The vigil to remember Juergens was spotted with laughter but also with tears. Her son spoke candidly about the bond they shared.
"We finished each other's sentences, we spoke the same way, we talked with our hands," said Juergens.
He praised her character. "My mother was an amazing woman who was passionate about making people and their lives better."
And he spoke about how proud she made him.
"All the loved one's that have shown up today represent how amazing she truly was," said Juergens.
Just one mention of the horrible crime that took place and the person suspected of taking Jane Juergens' life.
"In my heart, I know that she would have already forgiven the individual involved. But, make no mistake, she wouldn't forget about it. Neither will I and I hope that no one else does," said Andy.
The unexpected and unexplainable death still has the crowd reeling.
"I truly can't believe this happened to her, I still can't believe it," said Kern.
As the vigil was being held, Blendon Township trustees were also meeting Wednesday night.
Neighbors told trustees more needs to be done to address group homes like the one where Juergen's suspected killer, 16-year-old Jordan Stewart, lived.

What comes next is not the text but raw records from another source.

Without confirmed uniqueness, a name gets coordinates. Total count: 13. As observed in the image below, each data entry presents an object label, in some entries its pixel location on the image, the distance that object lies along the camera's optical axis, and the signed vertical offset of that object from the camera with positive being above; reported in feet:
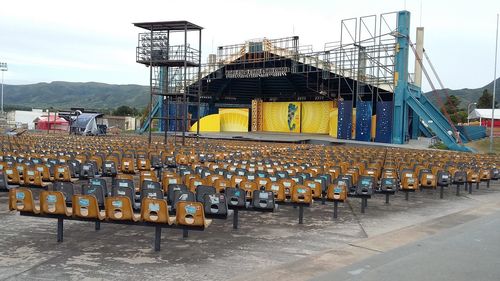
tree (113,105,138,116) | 350.64 +11.05
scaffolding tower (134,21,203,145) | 91.97 +15.53
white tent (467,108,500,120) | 231.09 +10.82
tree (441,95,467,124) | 237.66 +11.27
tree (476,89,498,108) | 347.77 +24.92
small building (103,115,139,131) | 245.14 +2.40
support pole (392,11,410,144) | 130.82 +15.20
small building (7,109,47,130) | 262.47 +4.69
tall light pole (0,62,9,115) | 264.91 +31.07
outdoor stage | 131.34 -2.18
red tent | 180.24 +0.49
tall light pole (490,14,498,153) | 117.61 +20.43
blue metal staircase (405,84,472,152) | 122.93 +4.28
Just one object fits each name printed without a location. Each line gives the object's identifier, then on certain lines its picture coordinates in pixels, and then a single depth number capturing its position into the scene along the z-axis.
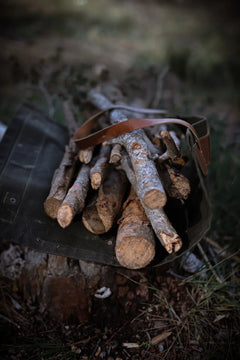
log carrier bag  1.63
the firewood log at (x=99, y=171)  1.60
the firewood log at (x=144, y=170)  1.29
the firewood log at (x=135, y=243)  1.41
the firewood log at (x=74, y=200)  1.44
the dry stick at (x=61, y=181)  1.63
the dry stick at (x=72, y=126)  1.87
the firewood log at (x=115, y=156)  1.65
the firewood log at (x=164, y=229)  1.37
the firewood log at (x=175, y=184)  1.55
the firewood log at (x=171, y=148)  1.58
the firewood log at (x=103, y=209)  1.59
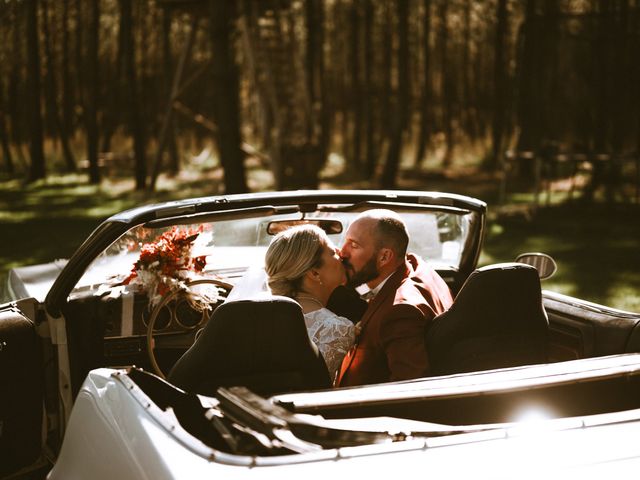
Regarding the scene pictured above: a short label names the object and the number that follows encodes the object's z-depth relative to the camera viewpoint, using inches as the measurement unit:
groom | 129.3
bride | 136.3
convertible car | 77.5
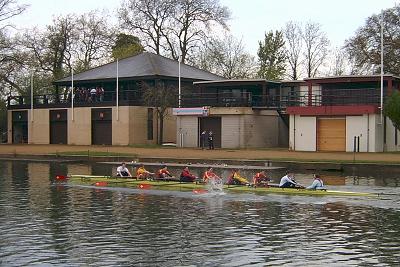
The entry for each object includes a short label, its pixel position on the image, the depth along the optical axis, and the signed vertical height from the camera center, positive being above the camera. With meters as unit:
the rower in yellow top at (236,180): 35.41 -2.29
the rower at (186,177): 36.47 -2.21
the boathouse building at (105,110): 69.50 +2.70
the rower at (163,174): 37.69 -2.13
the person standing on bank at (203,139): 63.28 -0.34
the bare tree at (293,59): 96.18 +10.83
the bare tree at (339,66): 98.19 +10.06
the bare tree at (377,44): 71.72 +9.77
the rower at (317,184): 32.44 -2.27
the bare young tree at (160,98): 67.06 +3.69
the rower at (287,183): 33.16 -2.28
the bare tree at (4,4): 74.06 +14.05
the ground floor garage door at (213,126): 64.69 +0.88
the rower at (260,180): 34.16 -2.21
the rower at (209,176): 34.97 -2.06
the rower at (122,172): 39.53 -2.11
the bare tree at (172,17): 88.25 +15.28
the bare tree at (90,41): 89.62 +12.36
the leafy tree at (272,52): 92.50 +11.23
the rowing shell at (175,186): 31.91 -2.61
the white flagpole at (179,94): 66.88 +4.00
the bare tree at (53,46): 87.81 +11.36
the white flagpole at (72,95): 72.26 +4.23
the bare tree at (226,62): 96.44 +10.52
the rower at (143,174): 38.53 -2.18
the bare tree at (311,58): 97.02 +10.98
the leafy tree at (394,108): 49.09 +1.98
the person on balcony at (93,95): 72.44 +4.25
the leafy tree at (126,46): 88.50 +11.72
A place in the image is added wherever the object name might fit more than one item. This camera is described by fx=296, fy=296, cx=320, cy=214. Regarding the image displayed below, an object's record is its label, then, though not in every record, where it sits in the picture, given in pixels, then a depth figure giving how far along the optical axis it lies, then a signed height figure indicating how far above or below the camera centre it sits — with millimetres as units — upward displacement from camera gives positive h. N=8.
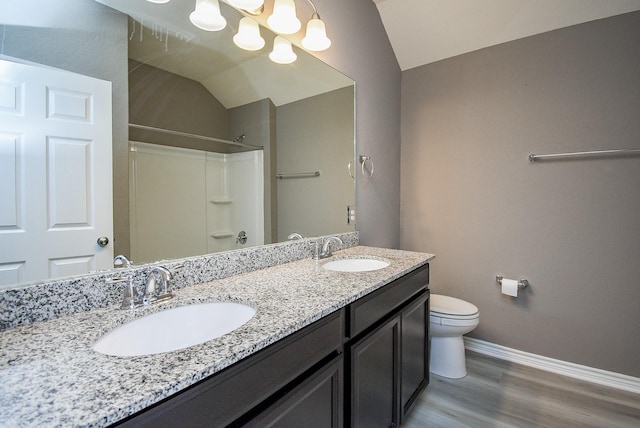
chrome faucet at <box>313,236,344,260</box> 1624 -236
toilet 1866 -814
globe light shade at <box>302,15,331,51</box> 1552 +920
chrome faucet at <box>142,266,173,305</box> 903 -245
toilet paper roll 2061 -552
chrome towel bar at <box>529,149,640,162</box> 1756 +342
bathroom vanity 490 -309
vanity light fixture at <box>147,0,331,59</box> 1205 +859
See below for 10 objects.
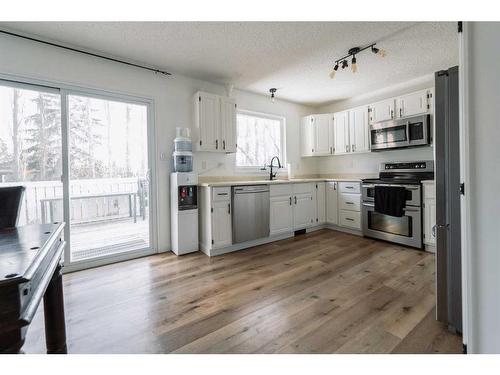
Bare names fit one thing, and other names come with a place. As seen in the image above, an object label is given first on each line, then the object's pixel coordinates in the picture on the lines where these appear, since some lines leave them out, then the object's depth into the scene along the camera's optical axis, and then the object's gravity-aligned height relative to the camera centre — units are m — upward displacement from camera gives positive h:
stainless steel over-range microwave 3.35 +0.70
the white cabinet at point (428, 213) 3.05 -0.43
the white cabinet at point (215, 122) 3.39 +0.91
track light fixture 2.71 +1.52
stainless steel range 3.19 -0.37
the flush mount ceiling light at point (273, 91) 4.00 +1.56
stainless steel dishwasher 3.25 -0.41
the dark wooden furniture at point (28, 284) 0.58 -0.28
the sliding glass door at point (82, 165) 2.46 +0.26
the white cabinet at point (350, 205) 3.88 -0.39
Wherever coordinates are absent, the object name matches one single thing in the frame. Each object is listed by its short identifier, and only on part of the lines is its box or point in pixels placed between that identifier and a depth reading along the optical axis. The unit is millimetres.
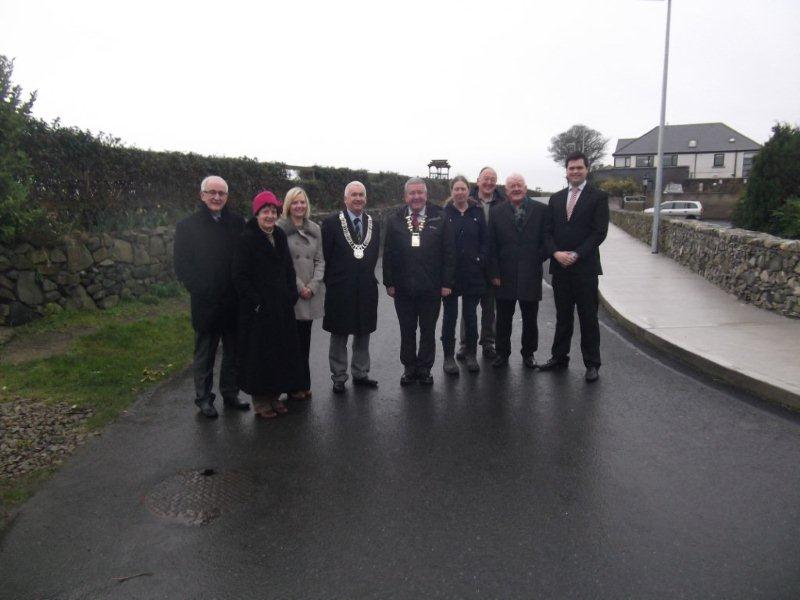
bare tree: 92912
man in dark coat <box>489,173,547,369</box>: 6258
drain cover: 3570
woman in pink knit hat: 4855
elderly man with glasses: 4984
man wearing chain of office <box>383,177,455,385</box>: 5734
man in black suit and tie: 5996
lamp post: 17047
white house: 68875
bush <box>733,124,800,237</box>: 13172
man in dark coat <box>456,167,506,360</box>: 6461
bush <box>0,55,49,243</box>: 7203
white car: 37947
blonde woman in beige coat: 5418
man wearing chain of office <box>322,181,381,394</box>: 5594
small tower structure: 35088
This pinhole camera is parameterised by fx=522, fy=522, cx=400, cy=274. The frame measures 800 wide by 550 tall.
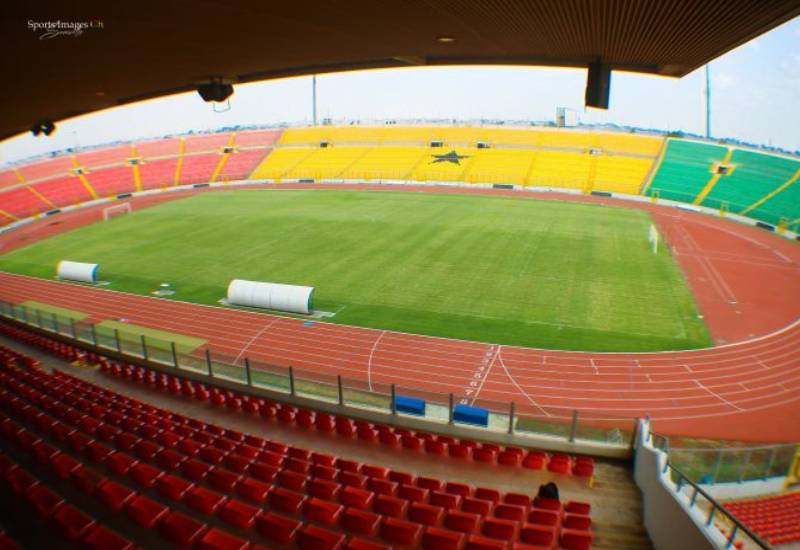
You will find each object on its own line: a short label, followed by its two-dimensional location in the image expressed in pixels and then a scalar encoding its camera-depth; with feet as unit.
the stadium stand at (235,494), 21.67
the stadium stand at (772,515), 28.53
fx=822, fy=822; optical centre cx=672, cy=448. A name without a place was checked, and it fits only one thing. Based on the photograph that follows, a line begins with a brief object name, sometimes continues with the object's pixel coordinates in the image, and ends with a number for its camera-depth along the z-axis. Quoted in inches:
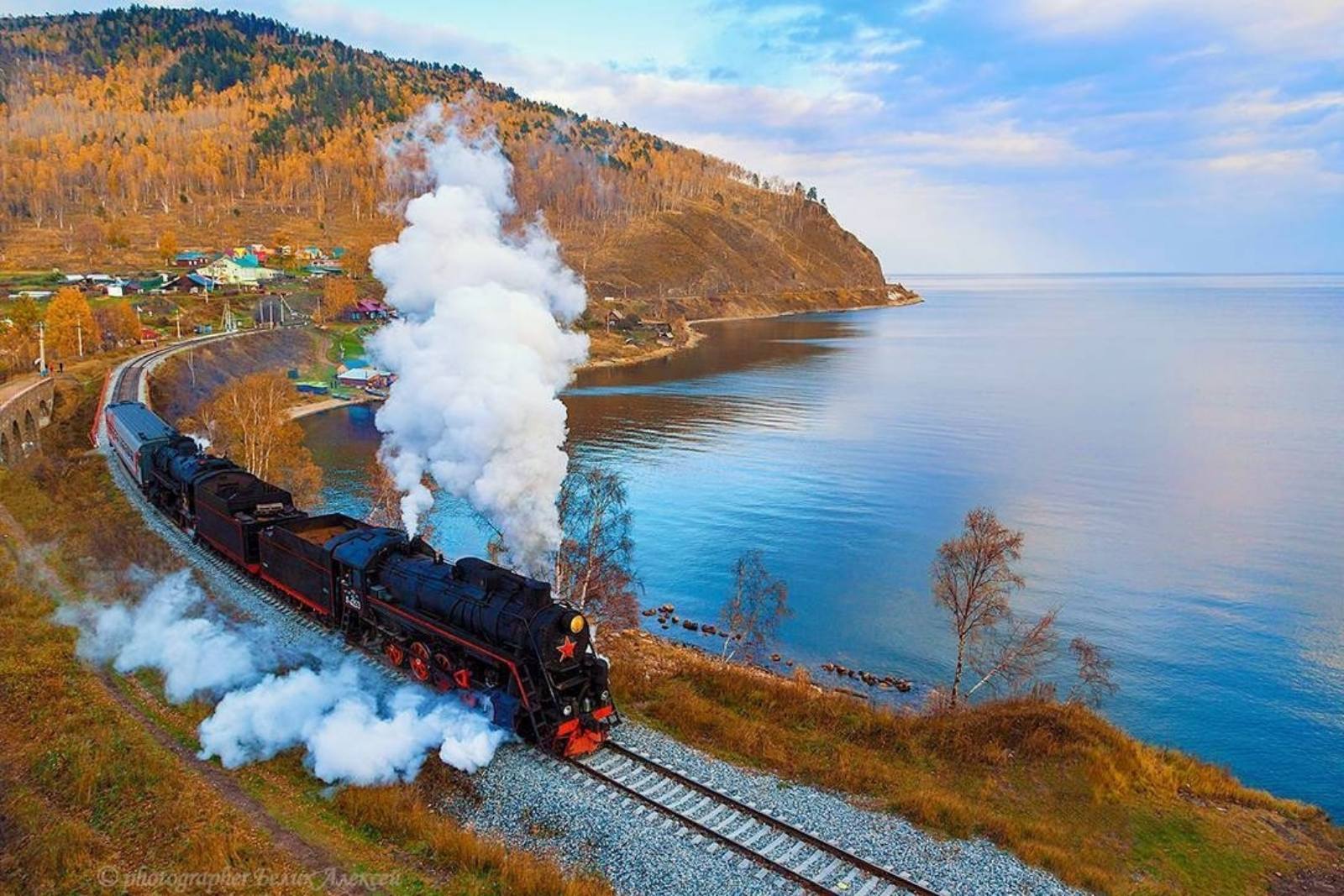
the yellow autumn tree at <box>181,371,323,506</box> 2046.0
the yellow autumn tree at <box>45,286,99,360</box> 3272.6
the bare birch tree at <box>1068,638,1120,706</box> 1325.5
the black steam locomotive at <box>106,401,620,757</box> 741.9
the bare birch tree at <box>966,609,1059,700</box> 1379.2
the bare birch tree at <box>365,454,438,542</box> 1798.7
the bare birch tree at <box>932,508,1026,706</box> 1232.2
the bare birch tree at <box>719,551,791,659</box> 1603.1
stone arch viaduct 2082.6
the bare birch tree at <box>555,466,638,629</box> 1419.8
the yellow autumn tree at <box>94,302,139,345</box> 3708.2
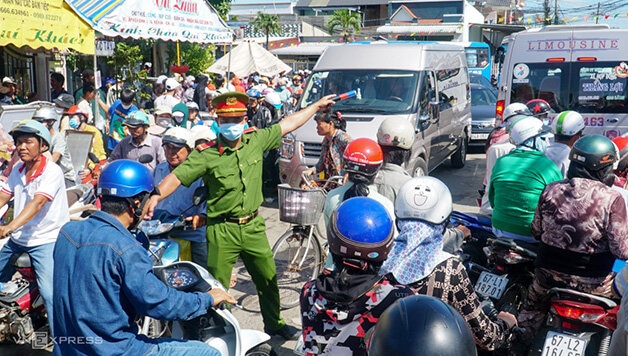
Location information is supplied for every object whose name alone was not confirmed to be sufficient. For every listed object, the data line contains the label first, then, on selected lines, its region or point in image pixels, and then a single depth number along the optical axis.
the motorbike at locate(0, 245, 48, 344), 4.69
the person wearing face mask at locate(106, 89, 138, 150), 9.75
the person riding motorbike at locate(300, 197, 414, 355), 2.64
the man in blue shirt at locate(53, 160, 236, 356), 2.82
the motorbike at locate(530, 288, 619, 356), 3.54
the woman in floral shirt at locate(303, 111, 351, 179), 6.80
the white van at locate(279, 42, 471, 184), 9.11
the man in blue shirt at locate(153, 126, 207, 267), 5.35
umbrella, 19.22
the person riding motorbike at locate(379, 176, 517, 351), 3.05
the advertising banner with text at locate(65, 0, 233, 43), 10.57
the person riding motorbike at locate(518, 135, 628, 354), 3.57
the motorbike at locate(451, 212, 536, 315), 4.30
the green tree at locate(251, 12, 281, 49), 51.59
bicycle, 5.61
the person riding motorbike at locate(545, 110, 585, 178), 5.35
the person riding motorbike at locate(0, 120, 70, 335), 4.64
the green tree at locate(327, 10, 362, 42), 56.03
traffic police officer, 4.68
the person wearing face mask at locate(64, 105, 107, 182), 8.46
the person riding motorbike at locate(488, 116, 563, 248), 4.42
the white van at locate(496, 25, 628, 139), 9.05
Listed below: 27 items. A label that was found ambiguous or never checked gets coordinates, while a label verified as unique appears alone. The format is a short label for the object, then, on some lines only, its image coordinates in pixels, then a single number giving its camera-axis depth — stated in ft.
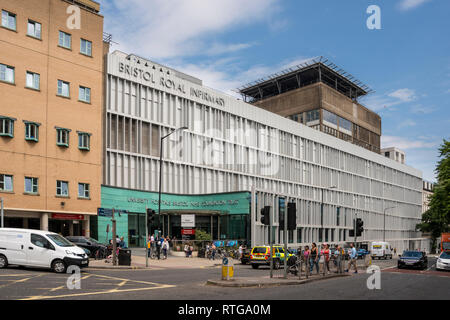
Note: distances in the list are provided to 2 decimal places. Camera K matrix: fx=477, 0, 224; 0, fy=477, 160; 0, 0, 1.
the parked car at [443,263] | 108.58
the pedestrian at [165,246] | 124.47
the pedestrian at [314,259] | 78.49
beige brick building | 122.52
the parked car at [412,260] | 113.19
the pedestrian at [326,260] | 81.55
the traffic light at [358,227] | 93.91
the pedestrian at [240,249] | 133.95
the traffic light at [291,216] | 69.22
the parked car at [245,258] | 120.98
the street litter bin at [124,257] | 90.48
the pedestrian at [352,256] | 94.38
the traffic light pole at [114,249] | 88.73
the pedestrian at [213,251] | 129.49
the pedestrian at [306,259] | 74.58
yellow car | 102.82
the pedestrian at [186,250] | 133.80
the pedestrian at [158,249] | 118.21
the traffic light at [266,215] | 70.13
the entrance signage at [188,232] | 133.08
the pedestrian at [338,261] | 86.48
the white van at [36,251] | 70.69
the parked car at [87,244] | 107.76
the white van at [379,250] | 211.82
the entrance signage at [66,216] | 132.73
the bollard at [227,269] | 63.87
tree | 161.58
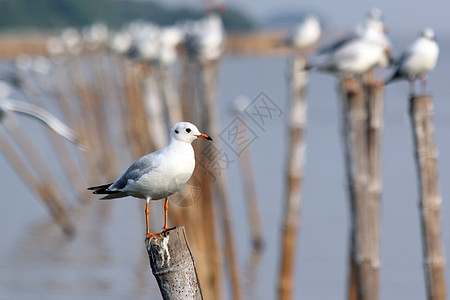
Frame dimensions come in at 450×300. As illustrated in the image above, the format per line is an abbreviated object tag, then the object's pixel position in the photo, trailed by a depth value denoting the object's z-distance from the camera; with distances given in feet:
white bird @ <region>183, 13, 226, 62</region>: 89.76
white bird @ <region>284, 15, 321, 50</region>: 97.35
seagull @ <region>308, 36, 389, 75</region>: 59.77
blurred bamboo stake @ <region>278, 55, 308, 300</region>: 71.87
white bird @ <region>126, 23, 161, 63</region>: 104.53
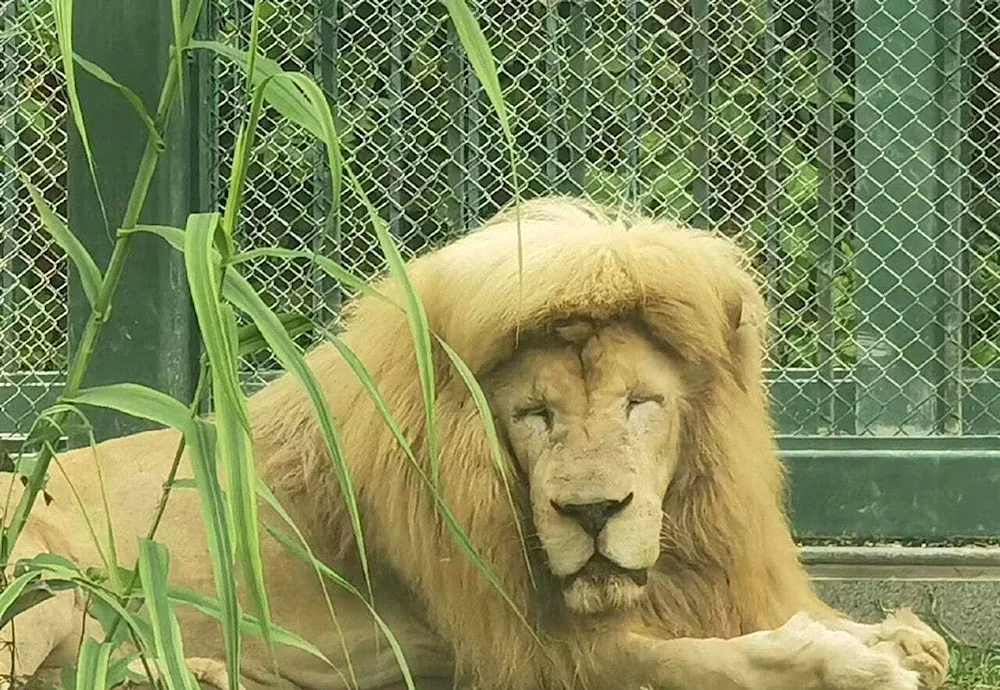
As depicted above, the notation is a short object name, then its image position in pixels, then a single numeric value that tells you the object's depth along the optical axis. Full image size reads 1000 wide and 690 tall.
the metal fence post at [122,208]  4.52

"It's a tragedy Jane's dead," said resident John McGuire. "There are people who have been negligent in their duties managing these kids and the blood's on their hands."
Stewart lived in a nearby group home. He was a product of children services. Both were targets of the crowd because neighbors say they've voiced their concerns.
Neighbors say they're angry they have no say in the location of group homes, no say in how they operate and no warning when people with serious backgrounds move in.
"In our humble opinion the world has changed, It's personal," said Blendon Township trustee Stew Flaherty as he motioned to a photo of Juergens.
Flaherty asked residents to let government know they want better group home regulation and to call Franklin County Commissioners and children services in Jane's name.
A spokeswoman for Franklin County Children's Services says they are taking a closer look at procedures.
They're also reaching out to juvenile justice and mental health to collectively do a better job taking care of kids and ensuring the public's safety.